### WORK TO COMPLETE
For the records that follow, restate each one word for word and leave the images behind.

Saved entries
= = = = = = =
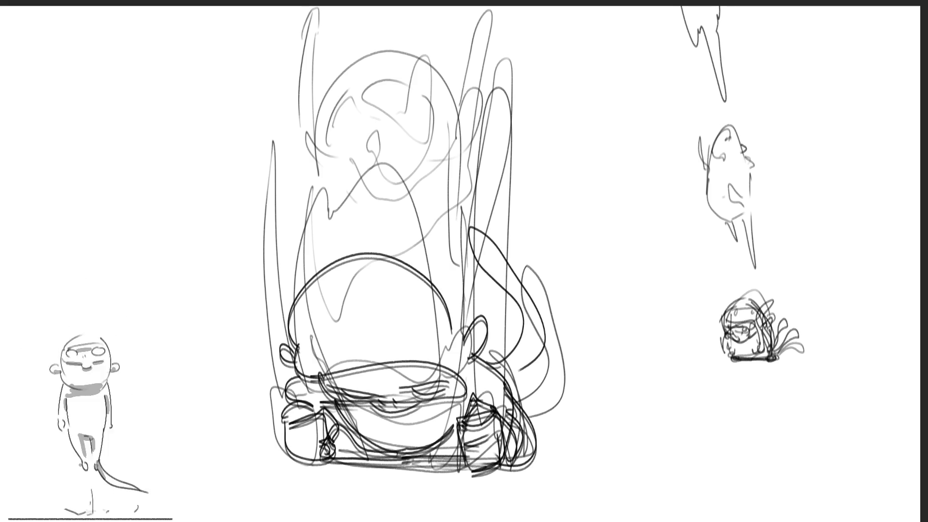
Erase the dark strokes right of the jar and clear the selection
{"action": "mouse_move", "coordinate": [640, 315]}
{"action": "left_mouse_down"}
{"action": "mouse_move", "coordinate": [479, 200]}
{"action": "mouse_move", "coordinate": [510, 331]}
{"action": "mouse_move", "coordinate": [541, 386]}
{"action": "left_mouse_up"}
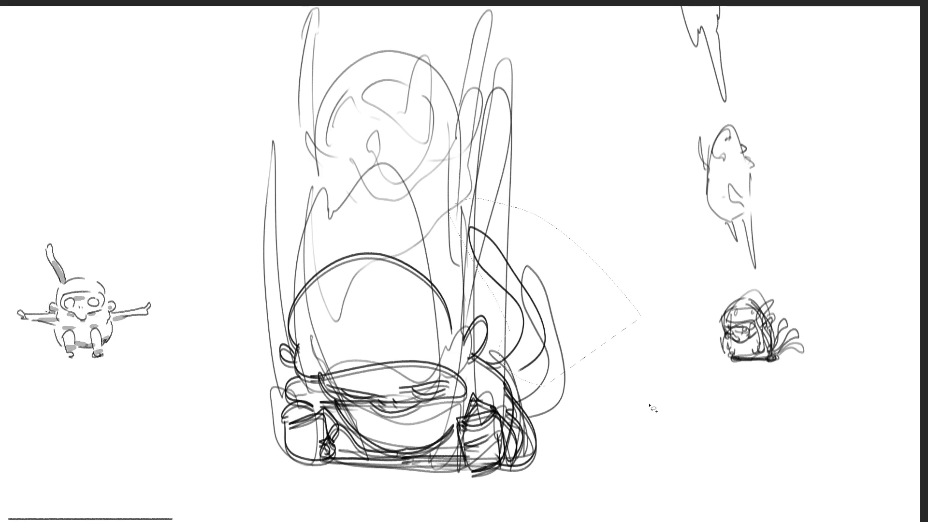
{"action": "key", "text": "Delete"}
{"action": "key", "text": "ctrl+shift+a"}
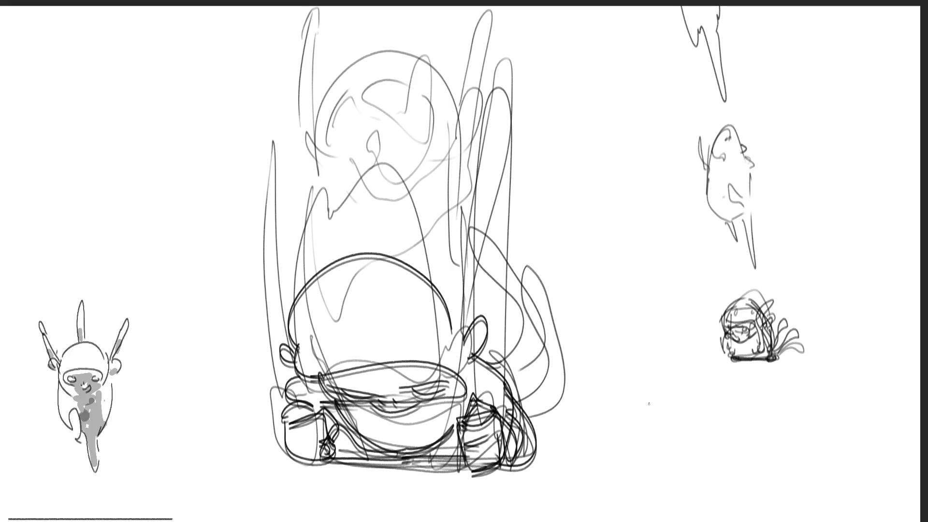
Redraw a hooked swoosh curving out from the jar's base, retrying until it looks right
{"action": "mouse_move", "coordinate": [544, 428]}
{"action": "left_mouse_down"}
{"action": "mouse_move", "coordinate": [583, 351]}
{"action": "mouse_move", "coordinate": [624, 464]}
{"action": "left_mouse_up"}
= = = = = = =
### ANSWER SPACE
Erase the dark strokes right of the jar and clear the selection
{"action": "mouse_move", "coordinate": [640, 315]}
{"action": "left_mouse_down"}
{"action": "mouse_move", "coordinate": [479, 200]}
{"action": "mouse_move", "coordinate": [510, 331]}
{"action": "mouse_move", "coordinate": [541, 386]}
{"action": "left_mouse_up"}
{"action": "key", "text": "Delete"}
{"action": "key", "text": "ctrl+shift+a"}
Redraw a hooked swoosh curving out from the jar's base, retrying until it looks right
{"action": "mouse_move", "coordinate": [544, 428]}
{"action": "left_mouse_down"}
{"action": "mouse_move", "coordinate": [583, 351]}
{"action": "mouse_move", "coordinate": [624, 464]}
{"action": "left_mouse_up"}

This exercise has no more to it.